### SUPPLIED MATERIAL ###
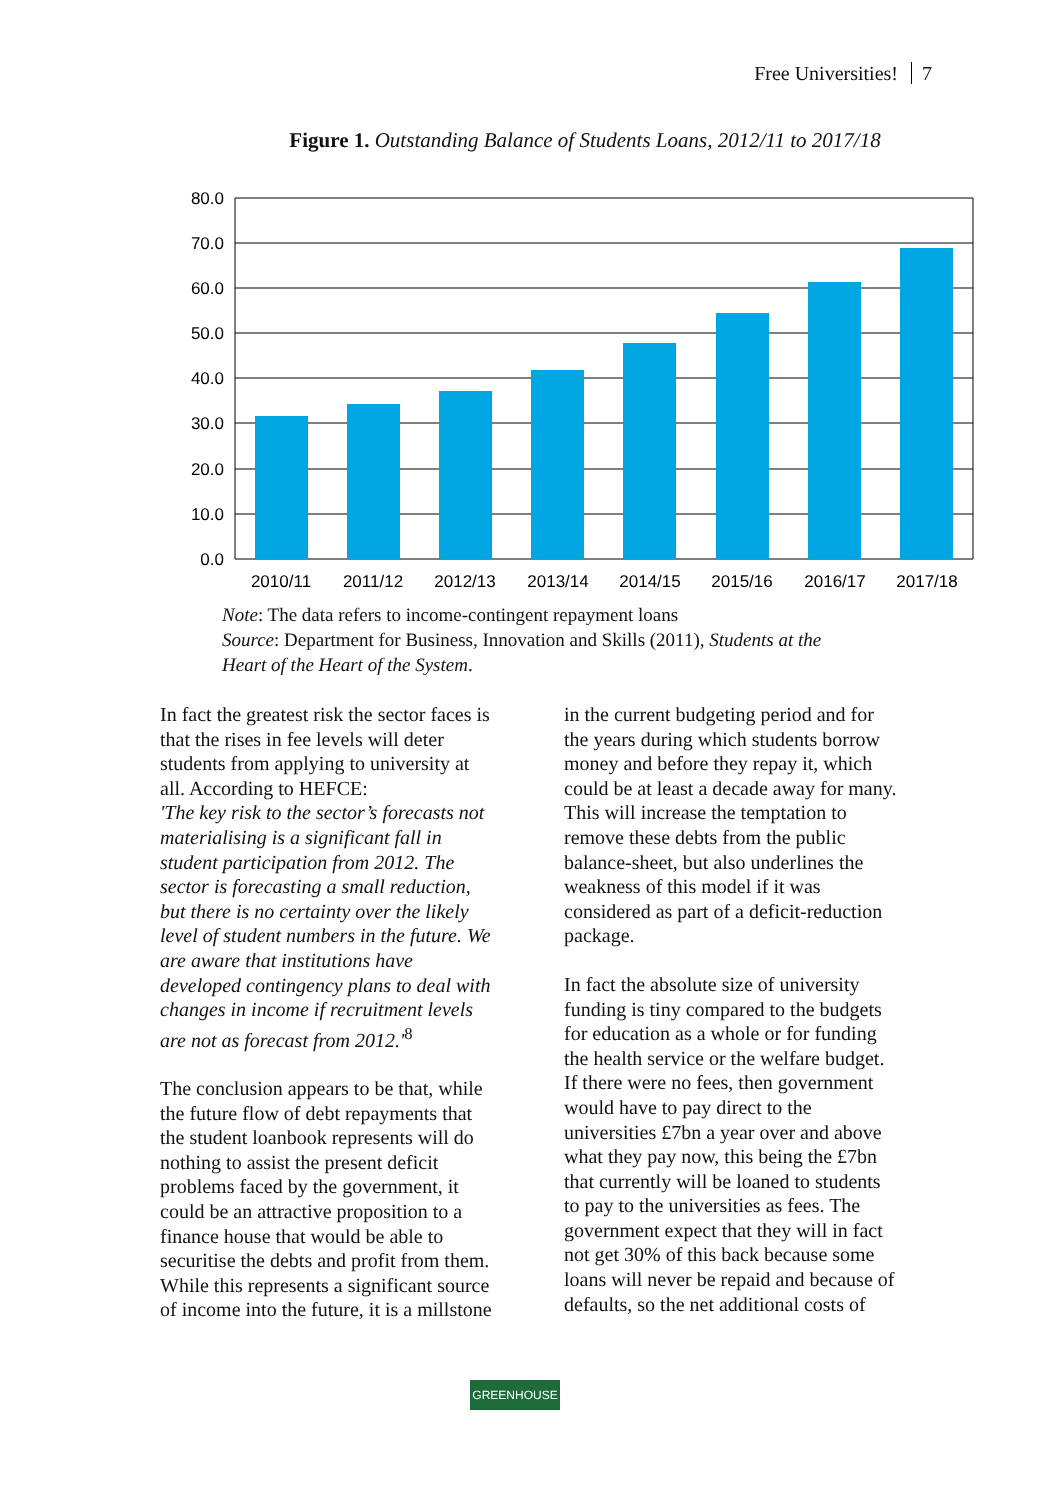Free Universities! 7
Figure 1. Outstanding Balance of Students Loans, 2012/11 to 2017/18
80.0
70.0
60.0
50.0
40.0
30.0
20.0
10.0
0.0
2010/11
2011/12
2012/13
2013/14
2014/15
2015/16
2016/17
2017/18
Note: The data refers to income-contingent repayment loans
Source: Department for Business, Innovation and Skills (2011), Students at the
Heart of the Heart of the System.
In fact the greatest risk the sector faces is that the rises in fee levels will deter students from applying to university at all. According to HEFCE:
'The key risk to the sector’s forecasts not materialising is a significant fall in student participation from 2012. The sector is forecasting a small reduction, but there is no certainty over the likely level of student numbers in the future. We are aware that institutions have developed contingency plans to deal with changes in income if recruitment levels are not as forecast from 2012.'<sup>8</sup>
The conclusion appears to be that, while the future flow of debt repayments that the student loanbook represents will do nothing to assist the present deficit problems faced by the government, it could be an attractive proposition to a finance house that would be able to securitise the debts and profit from them. While this represents a significant source of income into the future, it is a millstone
in the current budgeting period and for the years during which students borrow money and before they repay it, which could be at least a decade away for many. This will increase the temptation to remove these debts from the public balance-sheet, but also underlines the weakness of this model if it was considered as part of a deficit-reduction package.
In fact the absolute size of university funding is tiny compared to the budgets for education as a whole or for funding the health service or the welfare budget. If there were no fees, then government would have to pay direct to the universities £7bn a year over and above what they pay now, this being the £7bn that currently will be loaned to students to pay to the universities as fees. The government expect that they will in fact not get 30% of this back because some loans will never be repaid and because of defaults, so the net additional costs of
GREENHOUSE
###
▶ _PROBLEM STATEMENT_:
If a line in the material contains "levels", show it.

▶ _EXPECTED ANSWER_:
In fact the greatest risk the sector faces is that the rises in fee levels will deter students from applying to university at all. According to HEFCE:
'The key risk to the sector’s forecasts not materialising is a significant fall in student participation from 2012. The sector is forecasting a small reduction, but there is no certainty over the likely level of student numbers in the future. We are aware that institutions have developed contingency plans to deal with changes in income if recruitment levels are not as forecast from 2012.'<sup>8</sup>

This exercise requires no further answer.